Chat is fun, for anyone learning just tell Amanda to slow down she types soooo fast and will have 10 sentances posted before you can even answer the first one LOL.


----------



## ama0722 (Nov 28, 2006)

Leeann- that is why we did it after you went to bed!!!


----------



## marjrc (Jan 13, 2007)

If anyone, that ISN'T watching hockey, is interested, I'm in chat at the moment. :biggrin1:


----------



## ama0722 (Nov 28, 2006)

:bump: tonight?


----------



## casperkeep (May 16, 2007)

where do you chat at?


----------



## BeverlyA (Oct 29, 2006)

great idea!


----------



## Sheri (Oct 11, 2008)

casperkeep said:


> where do you chat at?


Check out the first post in this thread, and it tells you how to find the chat room.
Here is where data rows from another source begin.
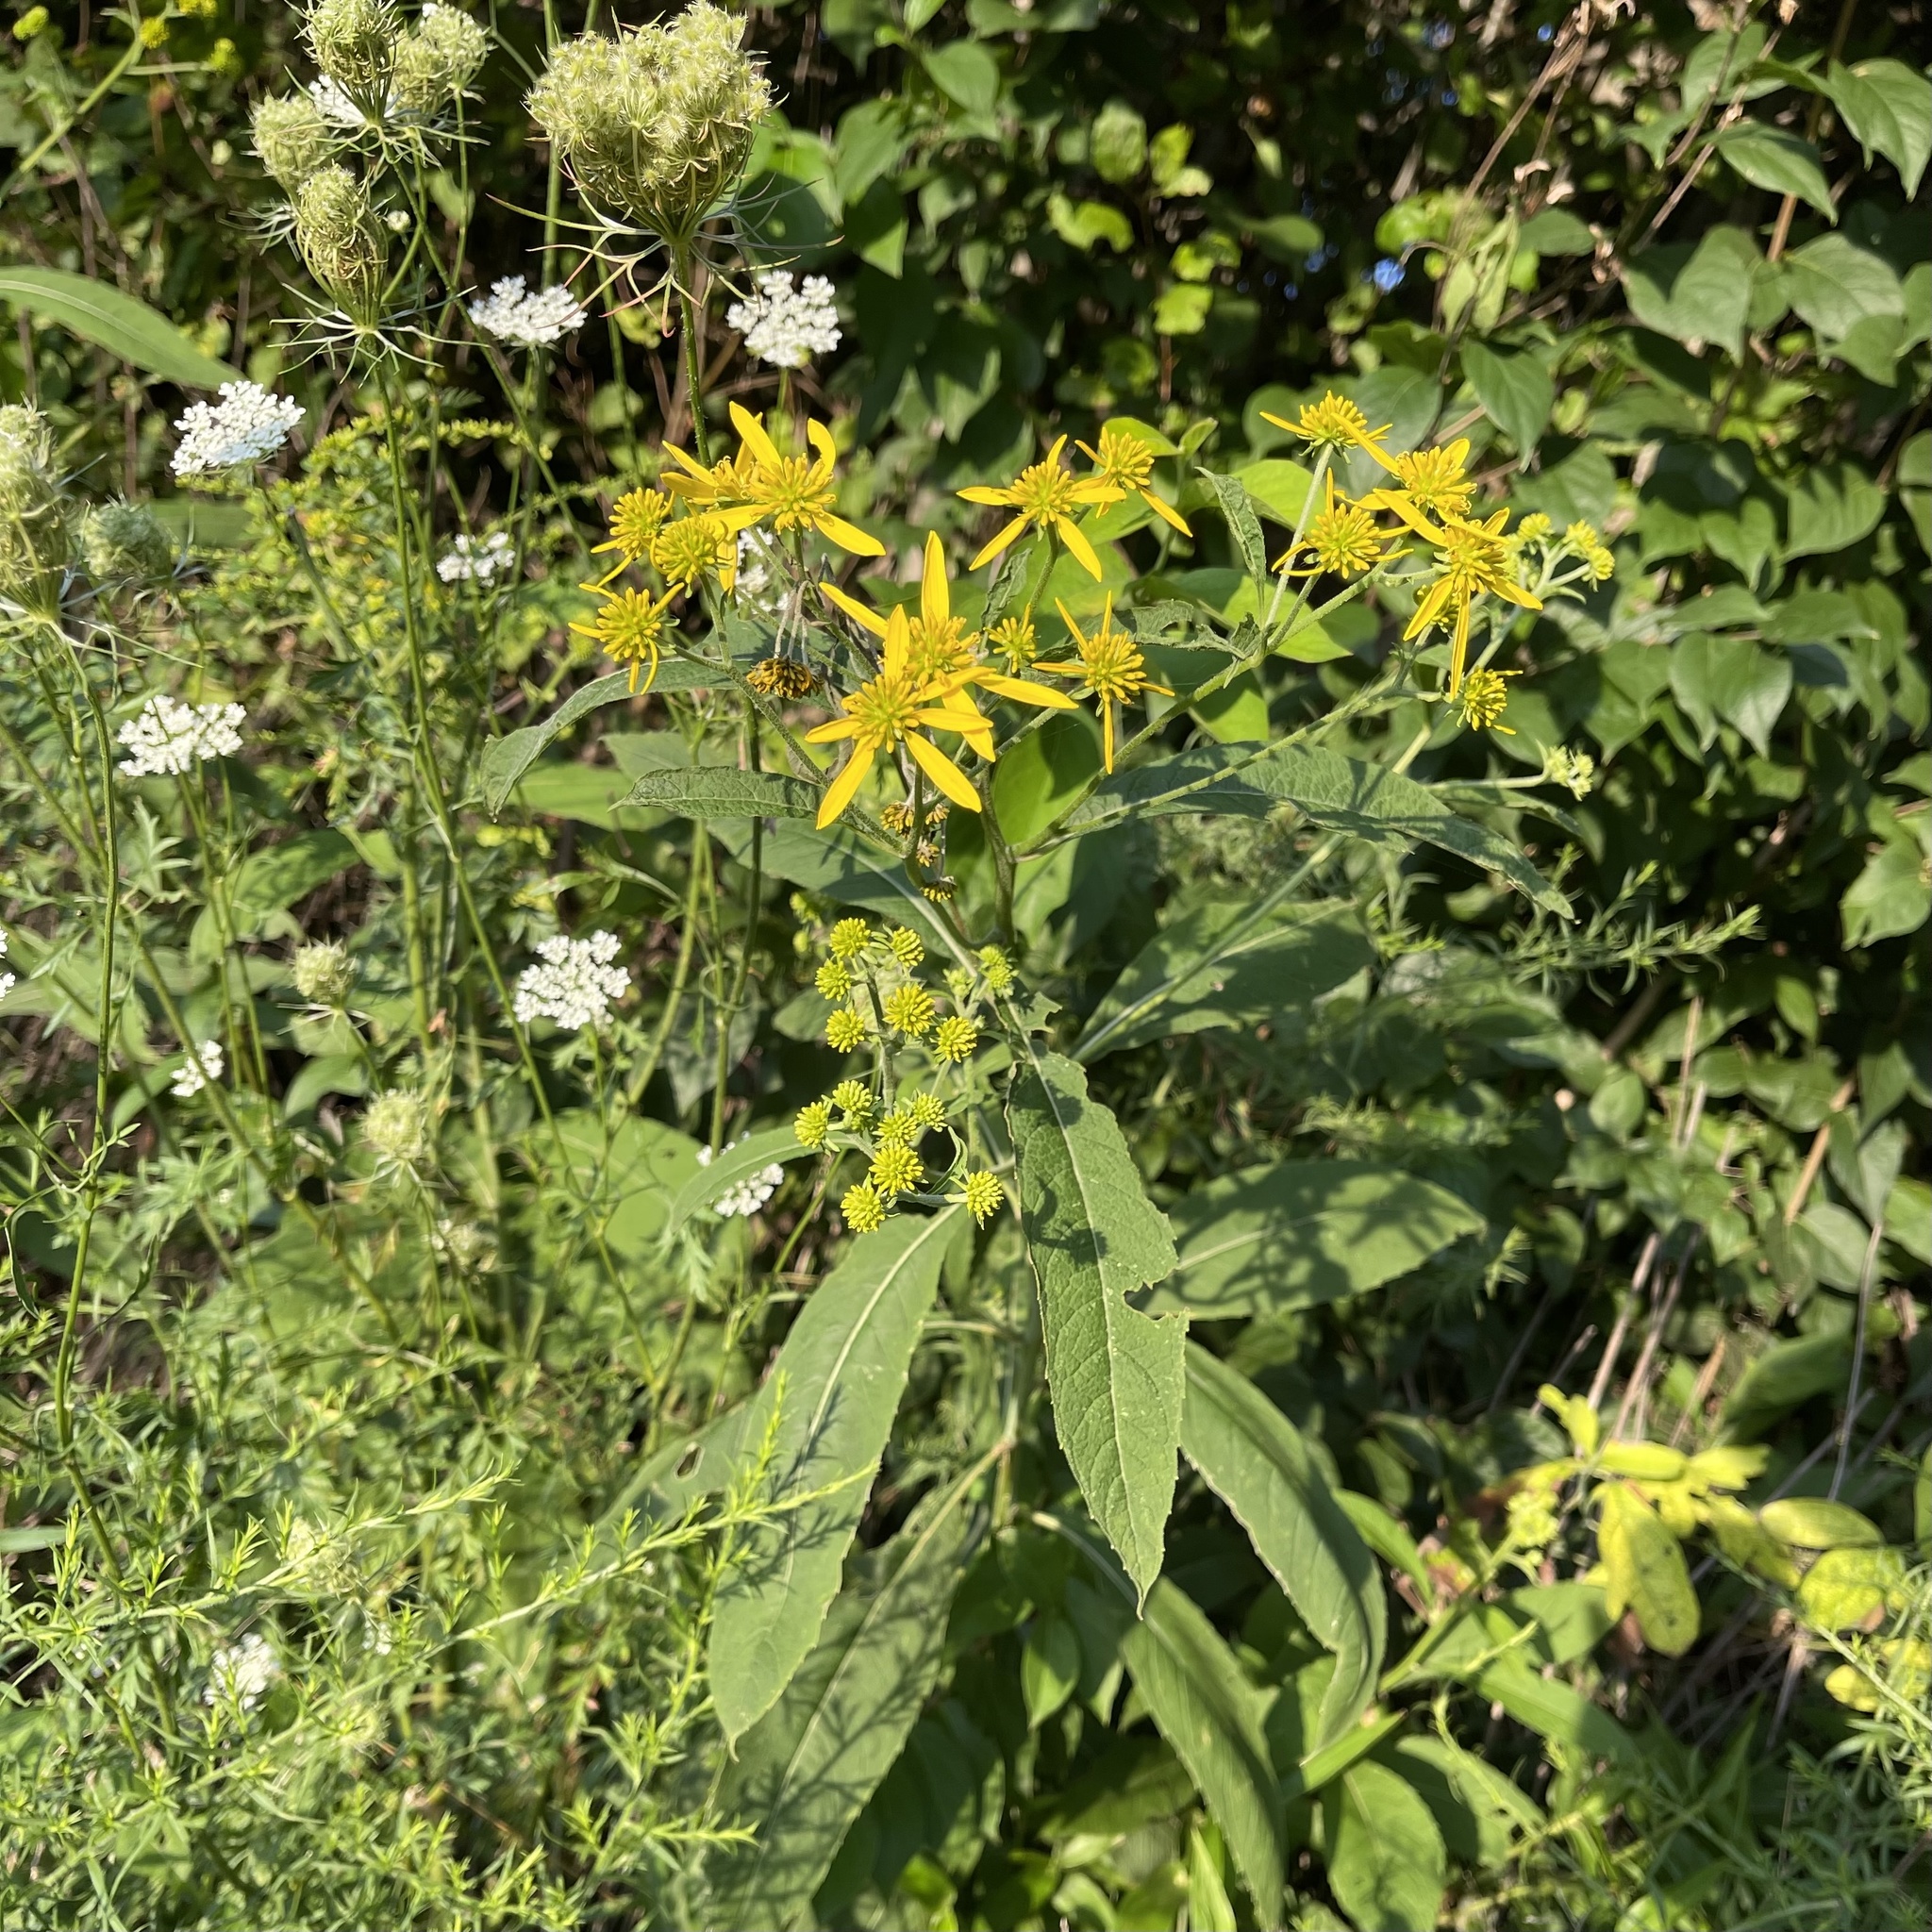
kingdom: Plantae
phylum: Tracheophyta
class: Magnoliopsida
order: Asterales
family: Asteraceae
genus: Verbesina
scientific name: Verbesina alternifolia
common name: Wingstem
You'd probably never find it otherwise.


----------



## karin117 (Mar 29, 2008)

What time...and whitch timezoone?


----------



## Sheri (Oct 11, 2008)

Karin, the chat room doesn't seem to be used much, usually someone seems to post about going on there, last night a small group was on for 2-3 hours, I think. Anyway, if you go to the place listed in the first post of this thread, you can see if anyone is on the chat at that time.


----------



## karin117 (Mar 29, 2008)

OK. Got it...tonight was last night for you guys?

I have no problem finding the chatroom....BUT it use to be empty...


----------